Brief: Pull out the lines of the listing below from the one holding "city: Ellsworth" through the end of the listing, both included, and copy them word for word. Leave the pictures out.

** start Dataset excerpts **

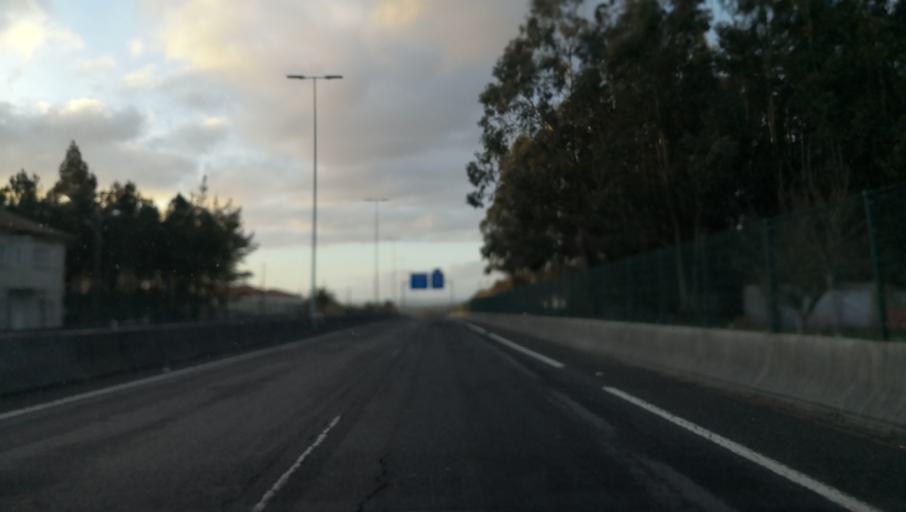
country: ES
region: Galicia
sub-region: Provincia da Coruna
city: Oroso
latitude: 42.9040
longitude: -8.4269
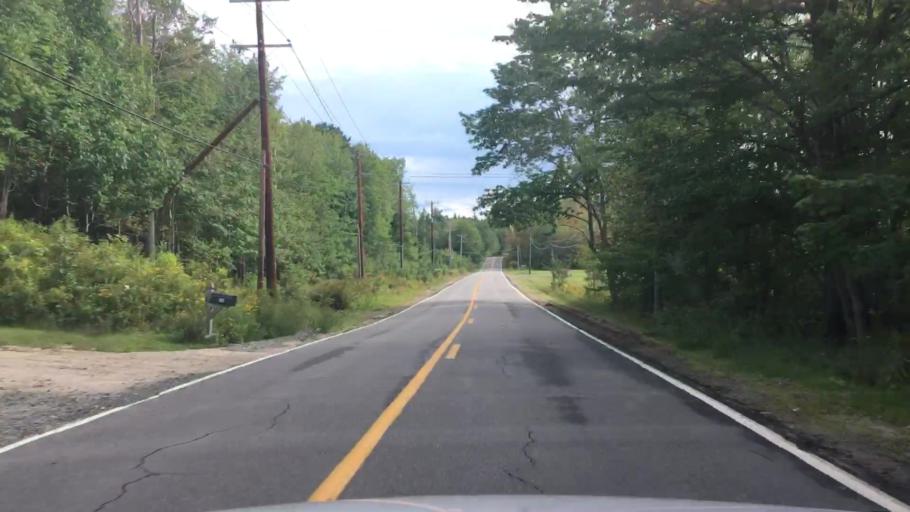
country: US
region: Maine
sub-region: Hancock County
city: Ellsworth
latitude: 44.4867
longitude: -68.4201
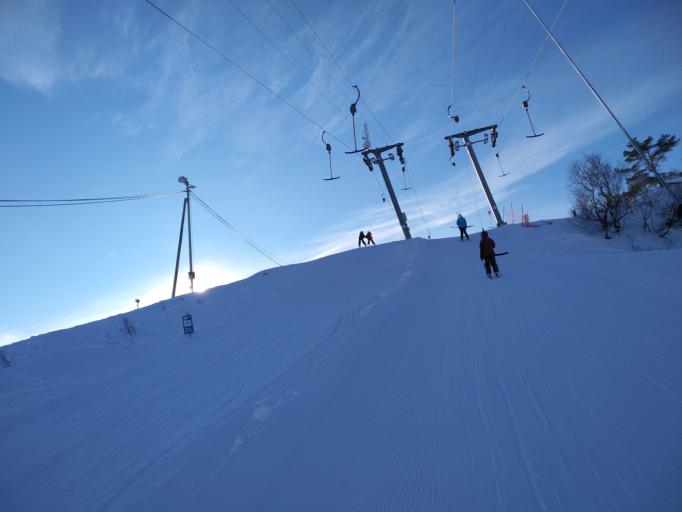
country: NO
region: Rogaland
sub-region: Sauda
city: Sauda
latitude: 59.6195
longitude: 6.2353
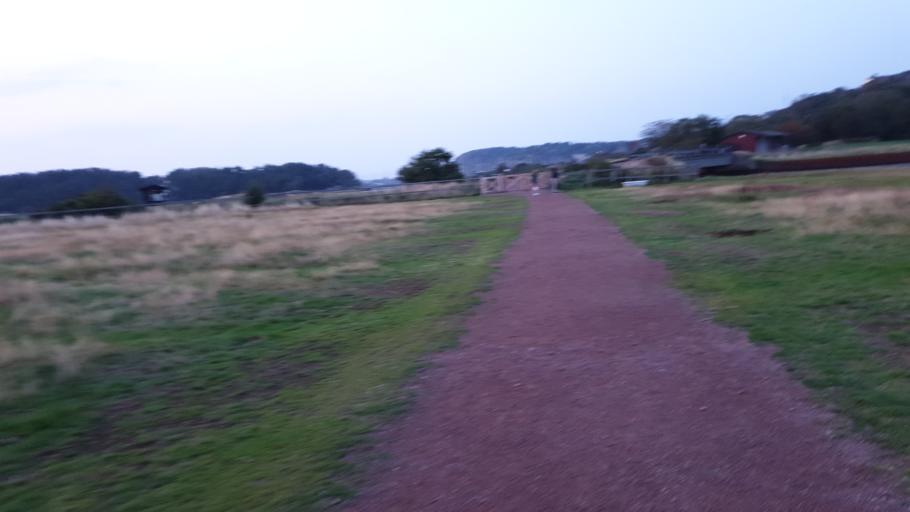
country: SE
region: Vaestra Goetaland
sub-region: Goteborg
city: Billdal
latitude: 57.5931
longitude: 11.9190
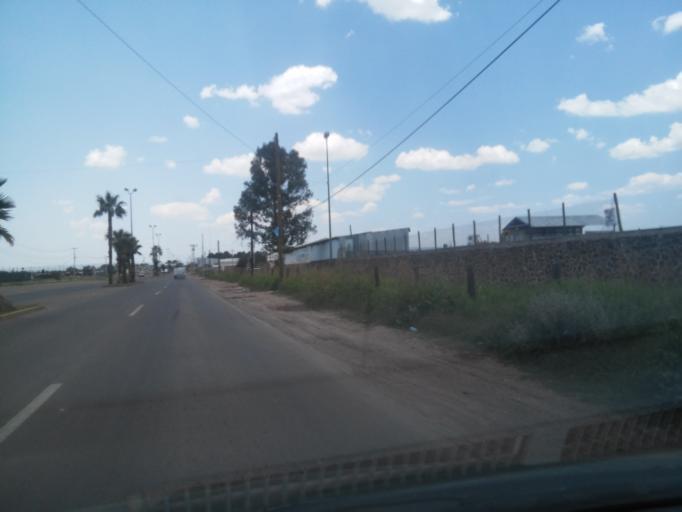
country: MX
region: Durango
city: Victoria de Durango
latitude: 24.0696
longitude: -104.6143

** end Dataset excerpts **

Task result:
city: Ellsworth
latitude: 44.4867
longitude: -68.4201
country: NO
region: Rogaland
sub-region: Sauda
city: Sauda
latitude: 59.6195
longitude: 6.2353
country: SE
region: Vaestra Goetaland
sub-region: Goteborg
city: Billdal
latitude: 57.5931
longitude: 11.9190
country: MX
region: Durango
city: Victoria de Durango
latitude: 24.0696
longitude: -104.6143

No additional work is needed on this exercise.